Can Vendors Train AI on a Company’s Data?
Generative artificial intelligence models are trained on huge sets of data, and therefore create incentives for companies creating and improving such models to gather as much data and information as possible. This incentive has led some service providers to explore all potential avenues of data collection – including data provided by their own customers. Should customers, whether they are companies using third party software or services to handle core or ancillary elements of their business, be concerned about the privacy of their data or simply, another company monetizing their data?
Court Decisions Have Not Resolved the Issue
Recent court decisions, unfortunately, do not provide much guidance on these emerging issues. The two most recent high-profile cases dealing with intellectual property and artificial intelligence are Bartz v. Anthropic (2025) and Kadrey v. Meta Platforms (2025). In both, plaintiffs sued companies who used their copyrighted information to train their AI models. The courts ruled in favor of the defendants in both cases. The plaintiffs in those cases, however, were literary authors. Therefore, most of the arguments focused on whether the use of these materials was considered fair use, a test used to determine whether an infringement claim is legitimate. In both cases, the courts determined that the level to which artificial intelligence models “transformed” the data that they are trained on into an entirely new and unique output is so significant that the use overcame the copyright claim of the authors. In simpler terms, even though AI is being trained on copyrighted material, the work that is actually produced is so different from the work that it was trained on that the use of copyrighted materials to train the model constitutes fair use.
However, it is important to note that these cases do not set a precedent of a sweeping endorsement that all use of intellectual property to train AI models is permissible. To the contrary, the judge in Kadrey noted that it is certainly possible for AI models trained on copyrighted information to produce outputs that are not so transformative as those presented in Kadrey. The judge noted further that if those cases were brought before him, that he would likely rule in favor of the plaintiffs.
Those decisions dealing with the transformative power of AI do little, however, to address the concerns a company may have about its confidential information. The issues become more complex when the intellectual property in question is not an author’s published works, but rather personally identifiable or confidential. Consider the following set of circumstances: an apartment complex owner hires a third party to handle some of its finances that involve confidential tenant information. The third party then uses the information provided by the apartment complex to train its AI models in order to better serve the property owner. Have the apartment owner’s rights been violated? The answer is somewhat unclear.

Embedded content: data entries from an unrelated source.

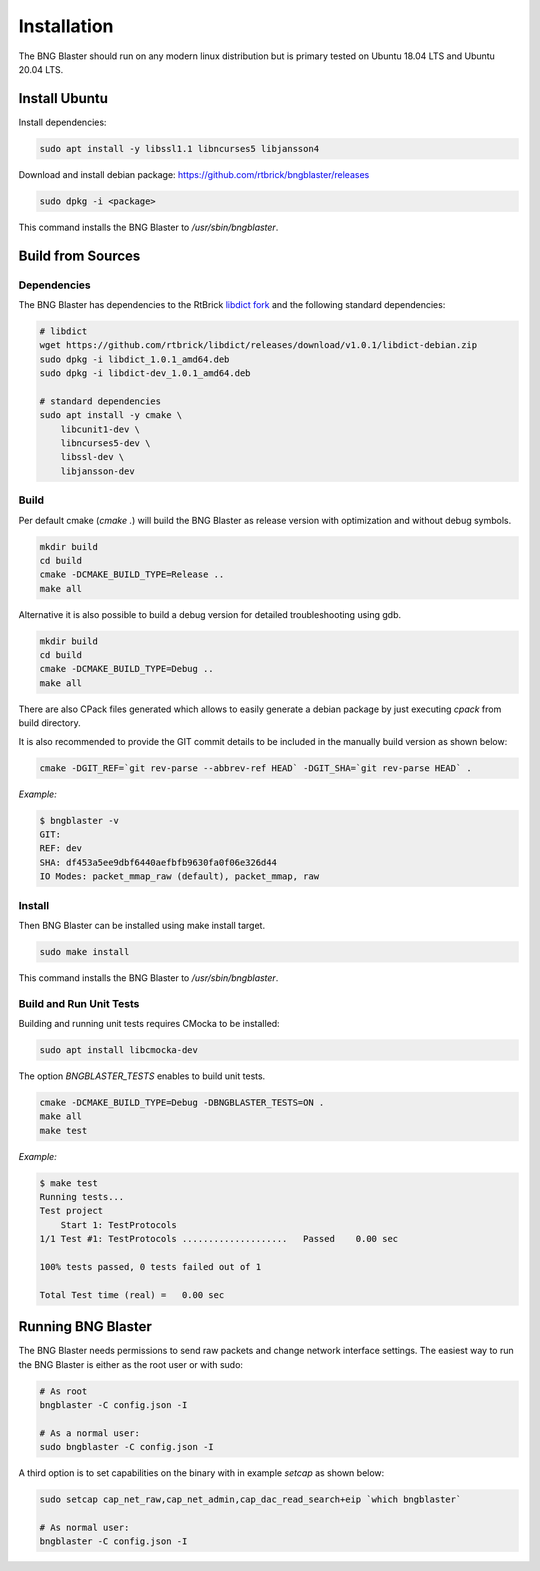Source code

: .. _install:

Installation
============

The BNG Blaster should run on any modern linux distribution
but is primary tested on Ubuntu 18.04 LTS and Ubuntu 20.04 LTS.

Install Ubuntu
--------------

Install dependencies:

.. code-block:: none

    sudo apt install -y libssl1.1 libncurses5 libjansson4

Download and install debian package: https://github.com/rtbrick/bngblaster/releases

.. code-block:: none

    sudo dpkg -i <package>

This command installs the BNG Blaster to `/usr/sbin/bngblaster`.

Build from Sources
------------------

Dependencies
^^^^^^^^^^^^

The BNG Blaster has dependencies to the RtBrick
`libdict fork <https://github.com/rtbrick/libdict>`_
and the following standard dependencies:

.. code-block:: none

    # libdict
    wget https://github.com/rtbrick/libdict/releases/download/v1.0.1/libdict-debian.zip
    sudo dpkg -i libdict_1.0.1_amd64.deb
    sudo dpkg -i libdict-dev_1.0.1_amd64.deb

    # standard dependencies
    sudo apt install -y cmake \
        libcunit1-dev \
        libncurses5-dev \
        libssl-dev \
        libjansson-dev

Build
^^^^^

Per default cmake (`cmake .`) will build the BNG Blaster as release
version with optimization and without debug symbols.

.. code-block:: none

    mkdir build
    cd build
    cmake -DCMAKE_BUILD_TYPE=Release ..
    make all

Alternative it is also possible to build a debug
version for detailed troubleshooting using gdb.

.. code-block:: none

    mkdir build
    cd build
    cmake -DCMAKE_BUILD_TYPE=Debug ..
    make all


There are also CPack files generated which allows to easily generate a debian
package by just executing `cpack` from build directory.

It is also recommended to provide the GIT commit details to be included in the
manually build version as shown below:

.. code-block:: none

    cmake -DGIT_REF=`git rev-parse --abbrev-ref HEAD` -DGIT_SHA=`git rev-parse HEAD` .

*Example:*

.. code-block:: none

    $ bngblaster -v
    GIT:
    REF: dev
    SHA: df453a5ee9dbf6440aefbfb9630fa0f06e326d44
    IO Modes: packet_mmap_raw (default), packet_mmap, raw

Install
^^^^^^^

Then BNG Blaster can be installed using make install target.

.. code-block:: none

    sudo make install

This command installs the BNG Blaster to `/usr/sbin/bngblaster`.

Build and Run Unit Tests
^^^^^^^^^^^^^^^^^^^^^^^^

Building and running unit tests requires CMocka to be installed:

.. code-block:: none

    sudo apt install libcmocka-dev

The option `BNGBLASTER_TESTS` enables to build unit tests.

.. code-block:: none

    cmake -DCMAKE_BUILD_TYPE=Debug -DBNGBLASTER_TESTS=ON .
    make all
    make test

*Example:*

.. code-block:: none

    $ make test
    Running tests...
    Test project
        Start 1: TestProtocols
    1/1 Test #1: TestProtocols ....................   Passed    0.00 sec

    100% tests passed, 0 tests failed out of 1

    Total Test time (real) =   0.00 sec

Running BNG Blaster
-------------------

The BNG Blaster needs permissions to send raw packets and change network interface
settings. The easiest way to run the BNG Blaster is either as the root user or with
sudo:

.. code-block:: none

    # As root
    bngblaster -C config.json -I

    # As a normal user:
    sudo bngblaster -C config.json -I


A third option is to set capabilities on the binary with in example `setcap`
as shown below:

.. code-block:: none

    sudo setcap cap_net_raw,cap_net_admin,cap_dac_read_search+eip `which bngblaster`

    # As normal user:
    bngblaster -C config.json -I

The same question can be applied to identifiable or confidential information. One argument is that, as long as the output produced is distorted and deidentified enough that it does not constitute the release of privileged information, there would seemingly be no issue. A counterargument is that even if information is deidentified, the robust power of AI may allow a third party to reconstruct the deidentified data. Yet another counterargument is that the vendor contractually agreed to use the customer data solely to provide services to the customer, not to improve its own product or service.

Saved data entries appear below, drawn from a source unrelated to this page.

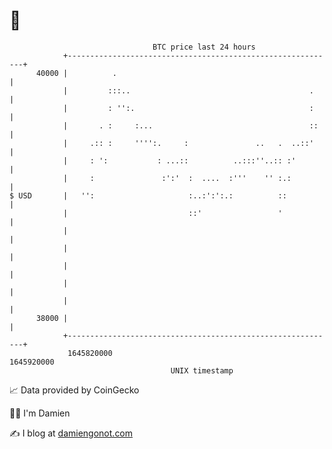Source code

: * 👋

#+begin_example
                                   BTC price last 24 hours                    
               +------------------------------------------------------------+ 
         40000 |          .                                                 | 
               |         :::..                                        .     | 
               |         : '':.                                       :     | 
               |       . :     :...                                   ::    | 
               |     .:: :     '''':.     :               ..   .  ..::'     | 
               |     : ':           : ...::          ..:::''..:: :'         | 
               |     :               :':'  :  ....  :'''    '' :.:          | 
   $ USD       |   '':                     :..:':':.:          ::           | 
               |                           ::'                 '            | 
               |                                                            | 
               |                                                            | 
               |                                                            | 
               |                                                            | 
               |                                                            | 
         38000 |                                                            | 
               +------------------------------------------------------------+ 
                1645820000                                        1645920000  
                                       UNIX timestamp                         
#+end_example
📈 Data provided by CoinGecko

🧑‍💻 I'm Damien

✍️ I blog at [[https://www.damiengonot.com][damiengonot.com]]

Contractual Language Can Solve the Problem
There is a solution other than waiting for the courts to decide this issue: provide for the treatment of the data in the vendor-customer contract. Adding the relevant contractual language will benefit both parties because, like other contractual provisions, providing clarity as to the parties’ rights and obligations decreases the likelihood of a dispute. The nature of the AI-related clauses can vary depending on the interests of the parties, from using the customer’s data to improve the vendor’s product to prohibiting the use of the customer’s data to train the vendor’s AI model. Depending on the nature of the data and the concerns of the customer, the clauses can include indemnification, audit rights, security assurances, requirements to delete the customer’s data at the termination of the relationship, and penalties.
Next Steps
Customers need to stay vigilant of what is being done with the information they are providing to their vendors for a multitude of reasons (to ensure confidentiality, to be able to structure their contracts with vendors in such a way that vendors are prevented from using their intellectual property to train their AI models, to make sure that their vendors are not unduly profiting off their data without providing adequate compensation, etc.). Vendors need to stay cognizant of the most recent court decisions having to do with these issues, and note what their own contracts say in order to avoid costly lawsuits, punitive legal action, and, as importantly as the legal issues, hurting their relationships with their customers. Like AI itself, the laws and court decisions about AI will change rapidly.